The Metaphor of Sloths

 

Thinking Outside Box

Back in 2014, one of my colleagues, Enoch Hale, posted the following blogging challenge:

“I want to pose an open challenge: Post an out-of-the-box question about teaching and learning each day for 30 days.

What followed was an amazing six weeks (we decided to do 30 work days) of out-of-the-box brainstorming.  Our collective questions were captured here.

Yet, while it was fun and intellectually stimulating, did it change me?  Maybe…it certainly flavored my teaching.

I thought of this thought-exercise as I was reading Joe Brewer’s Medium post “The Look and Feel of 21st Century Science.”

Brewer noted that humanity is going through unprecedented global change.  And while some processes adapt to change very quickly (our use of smartphones for instance), other things move more slowly.  He noted historical sloths such as academic disciplines at universities and libraries.

His point about libraries reminded me of Dave Weinberger’s earlier book, Everything is Miscellaneous.  Weinberger noted that in a digital age, there is no one way to classify information.  Rather than trying to put books in one place (like the Dewey Decimal System does), he suggested that information can live in multiple places.  This premise of information and knowledge living in multiple nodes and the concept of networked knowledge was expanded in his book Too Big To Know, which is the textbook for my ILD-831 classJoe BrewerBrewer noted that “…libraries are “going digital” and building up a network ecology framework for organizing the knowledge of societies.”

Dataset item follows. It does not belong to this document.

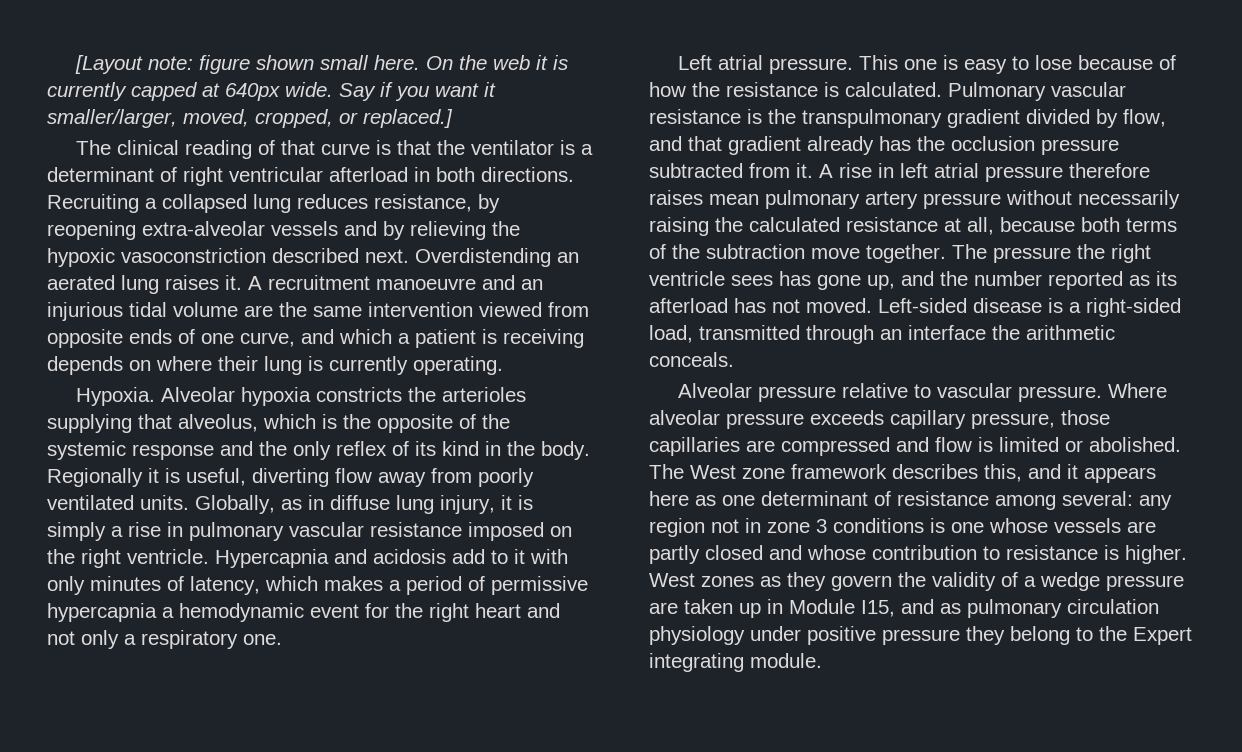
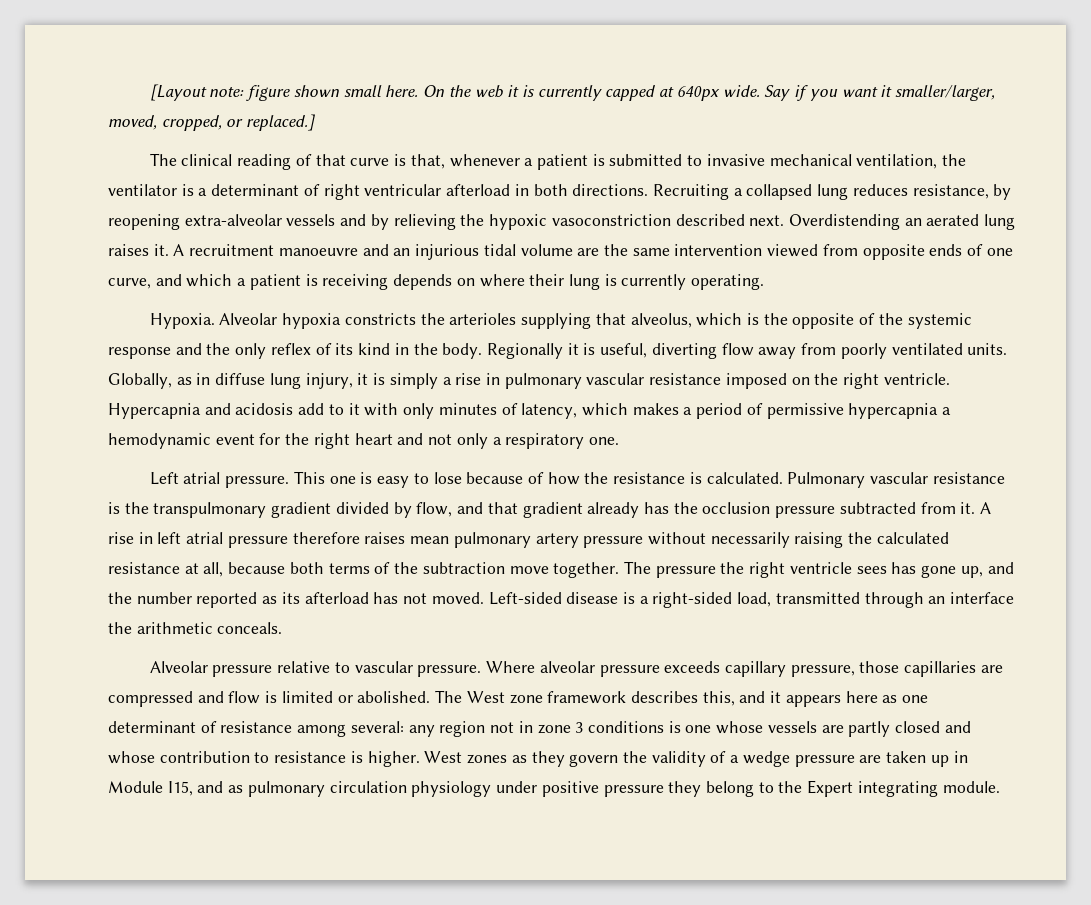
[397,140,432,155] that -> [410,154,938,170] that, whenever a patient is submitted to invasive mechanical ventilation,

Brewer suggested that science is currently in crisis alongside the political and economic systems of the world.  He points out:

“So we must envision a look and feel for science in the future that is networked, agile and ever-evolving, relevant to the pressing issues of the day, and deeply, DEEPLY ecologically human.”

Brewer suggested that part of the problem lies in our adoption of systems thinking…the “illusion of separation between machines and living things.”  He pointed to the need to adopt instead ecological networks.

“…The look and feel of 21st Century science will be human through and through. There will be holism and integration; emotion and reason recombined in resonance with findings from the cognitive and behavioral sciences. And it will be ecological; embedded in human networks which are themselves embedded within physical and social geographies.”

Weinberger in Too Big To Know captured some of that library thinking when he concluded:

“…We thought that knowledge was scarce, when in fact it was just that our shelves were small.  Our new knowledge is not even a set of works.  It is an infrastructure of connection…”

Coming back to our 30-Day Challenge, Enoch had us questioning our teaching in ways that surfaced holism and integration…that surfaced integration of human and technology.  I have tried to bring aspects of that thinking into my current courses – Creighton University’s ILD-831 – Technology and Leadership – and Northeastern University’s EDU-6323 – Technology as a Medium for Learning.  In both classes, I struggle to move past the sloths of old…of hierarchical thinking in leadership…of classrooms based on scarcity of knowledge.  Yet, I am encouraged and even buoyed by ideas surfacing from my students in our blog aggregation for ILD-831 and our Twitter hashtag discussions in #edu6323.  The first stirrings of ecological networks appear to be developing!

I would be interested in your thoughts.  How do we move the sloths of academia and leadership in our digital age?